▶ [Dataset excerpts]:
▼
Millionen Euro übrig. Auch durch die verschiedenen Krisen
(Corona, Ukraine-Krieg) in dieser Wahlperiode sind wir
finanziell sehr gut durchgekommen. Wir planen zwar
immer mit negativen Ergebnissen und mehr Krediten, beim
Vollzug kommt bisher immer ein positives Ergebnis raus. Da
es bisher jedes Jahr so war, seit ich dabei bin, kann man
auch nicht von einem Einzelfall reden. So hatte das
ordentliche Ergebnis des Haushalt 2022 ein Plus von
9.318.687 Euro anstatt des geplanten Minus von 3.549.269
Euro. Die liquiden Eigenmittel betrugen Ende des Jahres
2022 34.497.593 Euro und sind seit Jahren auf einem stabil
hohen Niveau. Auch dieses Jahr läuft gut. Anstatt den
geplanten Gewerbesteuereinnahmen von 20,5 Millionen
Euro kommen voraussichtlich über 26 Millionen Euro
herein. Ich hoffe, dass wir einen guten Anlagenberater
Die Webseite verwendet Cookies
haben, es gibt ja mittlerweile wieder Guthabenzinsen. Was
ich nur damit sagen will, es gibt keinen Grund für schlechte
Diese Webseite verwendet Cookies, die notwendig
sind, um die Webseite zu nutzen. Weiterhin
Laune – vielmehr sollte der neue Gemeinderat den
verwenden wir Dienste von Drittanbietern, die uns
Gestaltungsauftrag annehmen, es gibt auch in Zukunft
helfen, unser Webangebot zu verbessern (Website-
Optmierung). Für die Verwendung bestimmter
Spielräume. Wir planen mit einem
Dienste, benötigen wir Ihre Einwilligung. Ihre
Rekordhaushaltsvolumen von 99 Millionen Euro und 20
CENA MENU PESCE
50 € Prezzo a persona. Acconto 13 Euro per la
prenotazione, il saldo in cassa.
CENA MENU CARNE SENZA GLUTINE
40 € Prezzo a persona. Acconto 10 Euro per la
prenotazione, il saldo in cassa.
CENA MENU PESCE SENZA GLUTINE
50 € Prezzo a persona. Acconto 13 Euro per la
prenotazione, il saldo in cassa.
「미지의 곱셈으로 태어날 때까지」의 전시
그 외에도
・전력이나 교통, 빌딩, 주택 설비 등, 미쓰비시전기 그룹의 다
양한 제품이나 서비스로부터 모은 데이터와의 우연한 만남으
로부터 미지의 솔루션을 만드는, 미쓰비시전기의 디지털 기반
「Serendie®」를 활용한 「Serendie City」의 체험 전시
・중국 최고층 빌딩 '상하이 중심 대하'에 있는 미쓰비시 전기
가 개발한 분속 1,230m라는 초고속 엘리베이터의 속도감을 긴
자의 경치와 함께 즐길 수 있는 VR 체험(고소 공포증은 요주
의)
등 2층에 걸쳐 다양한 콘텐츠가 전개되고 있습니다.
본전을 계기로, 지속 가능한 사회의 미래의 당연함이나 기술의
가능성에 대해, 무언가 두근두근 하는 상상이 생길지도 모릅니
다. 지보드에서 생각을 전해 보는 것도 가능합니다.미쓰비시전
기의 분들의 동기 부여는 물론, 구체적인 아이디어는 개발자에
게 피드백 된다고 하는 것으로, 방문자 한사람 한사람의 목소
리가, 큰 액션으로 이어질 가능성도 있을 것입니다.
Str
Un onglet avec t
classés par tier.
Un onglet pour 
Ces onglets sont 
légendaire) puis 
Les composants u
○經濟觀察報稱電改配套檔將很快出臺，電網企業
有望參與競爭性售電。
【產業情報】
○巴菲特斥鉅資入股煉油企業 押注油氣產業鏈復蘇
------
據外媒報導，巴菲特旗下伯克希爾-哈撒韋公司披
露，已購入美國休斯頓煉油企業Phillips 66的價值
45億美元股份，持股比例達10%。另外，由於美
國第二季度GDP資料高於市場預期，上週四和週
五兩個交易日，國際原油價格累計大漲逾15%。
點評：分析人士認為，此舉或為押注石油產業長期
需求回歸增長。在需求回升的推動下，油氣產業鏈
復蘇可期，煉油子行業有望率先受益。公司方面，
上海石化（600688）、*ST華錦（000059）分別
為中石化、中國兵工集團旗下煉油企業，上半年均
▲
▶ [Work order]: Go line by line through the entries above and tally those that hold the word "gibt"; give the tally alone.

▶ [Response to the task]: 3